Поезд тронулся, заставив провожающих отойти от вагонов, и Антон опять увидел молодого стройного офицера с поразительно знакомым лицом: отступив на середину платформы, тот взял под козырек, прощаясь и отдавая кому-то честь, как прощались с ним, Антоном, брат Петр и его друг Тербунин ранним утром на маленькой белорусской станции. Офицер круто повернулся и пошел в ту сторону, где стояли Таня, Галя, Тихон Зубов, Ситковский и Антон. Присмотревшись к офицеру внимательнее, Антон узнал Юргена Риттер-Куртица и тут же вспомнил: да ведь он же офицер! Обрадованный неожиданной встречей, Антон двинулся наперерез ему. Риттер-Куртиц, несомненно, узнавший его, быстро отвел глаза, устремив их куда-то вперед поверх толпы, и жестко сложил тонкие губы.

— Юрген, Юрген! — позвал Антон.

Офицер смерил его надменным взглядом.

— Вы ошиблись, уважаемый господин, — резко и пренебрежительно проговорил он и, подняв руку в перчатке, поправил фуражку. На секунду он приподнял светлые вьющиеся волосы, обнажив обезображенное ухо. Юрген дал понять Антону, что тот не ошибся, но что встреча при посторонних излишня.

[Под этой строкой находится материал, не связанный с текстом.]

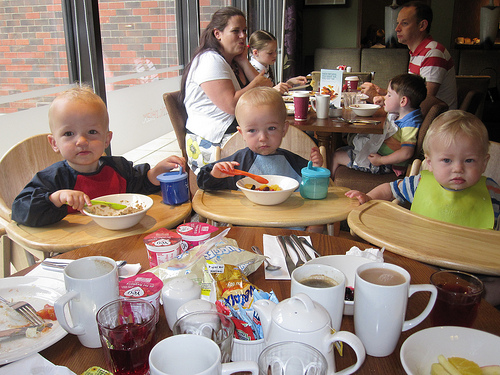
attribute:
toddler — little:
[341, 102, 498, 232]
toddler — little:
[11, 83, 194, 230]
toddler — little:
[191, 78, 329, 195]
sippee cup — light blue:
[293, 154, 333, 201]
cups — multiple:
[51, 239, 440, 373]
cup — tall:
[287, 257, 348, 339]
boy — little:
[195, 85, 330, 203]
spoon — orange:
[218, 166, 271, 186]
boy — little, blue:
[10, 153, 154, 229]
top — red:
[11, 153, 152, 232]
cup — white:
[352, 256, 438, 358]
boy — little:
[342, 103, 497, 228]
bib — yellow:
[405, 167, 496, 234]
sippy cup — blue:
[291, 151, 331, 200]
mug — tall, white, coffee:
[354, 254, 444, 359]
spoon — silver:
[245, 243, 288, 274]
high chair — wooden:
[194, 119, 364, 227]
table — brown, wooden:
[267, 55, 411, 146]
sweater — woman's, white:
[177, 45, 248, 147]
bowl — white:
[346, 100, 385, 120]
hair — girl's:
[246, 26, 278, 49]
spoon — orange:
[221, 159, 279, 190]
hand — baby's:
[214, 154, 244, 187]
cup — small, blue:
[294, 155, 341, 210]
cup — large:
[350, 255, 437, 371]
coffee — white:
[364, 264, 399, 285]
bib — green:
[404, 165, 497, 240]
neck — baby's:
[416, 174, 487, 203]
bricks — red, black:
[123, 19, 155, 57]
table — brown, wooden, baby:
[336, 196, 498, 285]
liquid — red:
[106, 332, 143, 367]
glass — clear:
[92, 294, 161, 371]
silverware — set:
[268, 224, 328, 277]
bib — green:
[401, 171, 499, 232]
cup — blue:
[295, 163, 345, 204]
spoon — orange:
[223, 162, 269, 187]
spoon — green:
[81, 188, 133, 211]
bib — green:
[406, 169, 498, 244]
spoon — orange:
[215, 161, 266, 187]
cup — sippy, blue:
[161, 158, 203, 209]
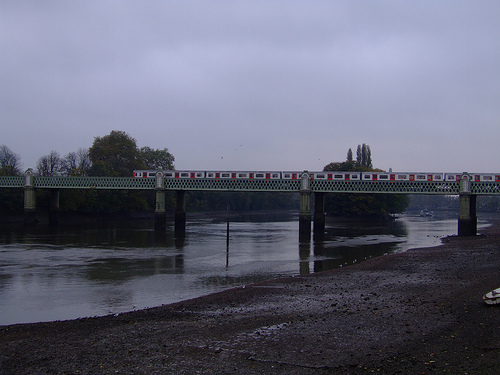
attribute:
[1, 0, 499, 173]
clouds — white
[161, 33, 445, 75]
cloud — white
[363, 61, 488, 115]
sky — blue, white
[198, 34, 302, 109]
clouds — white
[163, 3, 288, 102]
clouds — white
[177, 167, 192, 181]
window — white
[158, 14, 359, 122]
cloud — white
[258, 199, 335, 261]
column — reflection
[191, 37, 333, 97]
clouds — white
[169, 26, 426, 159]
clouds — white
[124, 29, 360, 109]
clouds — white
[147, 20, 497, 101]
clouds — white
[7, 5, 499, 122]
sky — blue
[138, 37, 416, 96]
clouds — white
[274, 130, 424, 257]
trees — island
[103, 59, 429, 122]
clouds — white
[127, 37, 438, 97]
clouds — white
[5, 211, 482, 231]
shore line — sandy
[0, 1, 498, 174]
sky — blue, grey, overcast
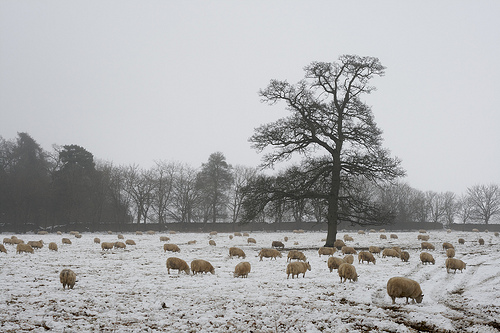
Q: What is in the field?
A: New snow.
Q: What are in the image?
A: Sheep.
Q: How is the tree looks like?
A: No leaves.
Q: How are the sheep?
A: Good.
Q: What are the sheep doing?
A: Grazing.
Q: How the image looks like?
A: Snowy.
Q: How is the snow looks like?
A: Fresh.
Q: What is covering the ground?
A: Snow.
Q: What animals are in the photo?
A: Sheep.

— Простите, пожалуйста, — извинился Антон громко. — Я действительно ошибся.

Он вернулся к Тане, Ситковскому и Зубовым, и они той же тесной группкой пошли по платформе к выходу. Галя пригласила всех провести вечер у них. Таня отказалась: она не любила ходить в гости без Володи. Ситковский был уже куда-то приглашен.

Антон охотно согласился поехать к Зубовым. Простившись с Ситковским и отправив Таню домой с Сидоренко, привезшим к поезду Курнацкого, Тихон, Галя и Антон двинулись к видневшемуся в конце улицы входу в подземку. Однако недалеко от входа Антона окликнули. Озадаченно оглянувшись, он увидел маленький спортивный автомобиль вишневого цвета, остановившийся неподалеку от тротуара. За рулем сидел Юрген. Он поманил Антона к себе.

— Ты сильно занят? — спросил Юрген, когда Антон подошел к автомобилю. — Мне надо поговорить с тобой.

— Мне тоже надо, — в тон ему отозвался Антон.

— Ты можешь оставить своих друзей?

— Могу.

— Тогда садись! — И Юрген открыл дверцу машины.

Коротко объявив удивленным и опасливо посматривающим на немецкого офицера Гале и Тихону, что приедет к ним позже, Антон юркнул в автомобиль, и тот, быстро набирая скорость, рванулся вперед, свернул в соседнюю улицу, промчался вдоль длинной, почти черной стены, отделявшей улицу от железнодорожных путей, пронесся по мосту через грязную речку или канал и вклинился в поток машин, текущий от центра города. Чем ближе к окраине, тем шире становились улицы, тем заметнее ускорял свой бег спортивный автомобиль.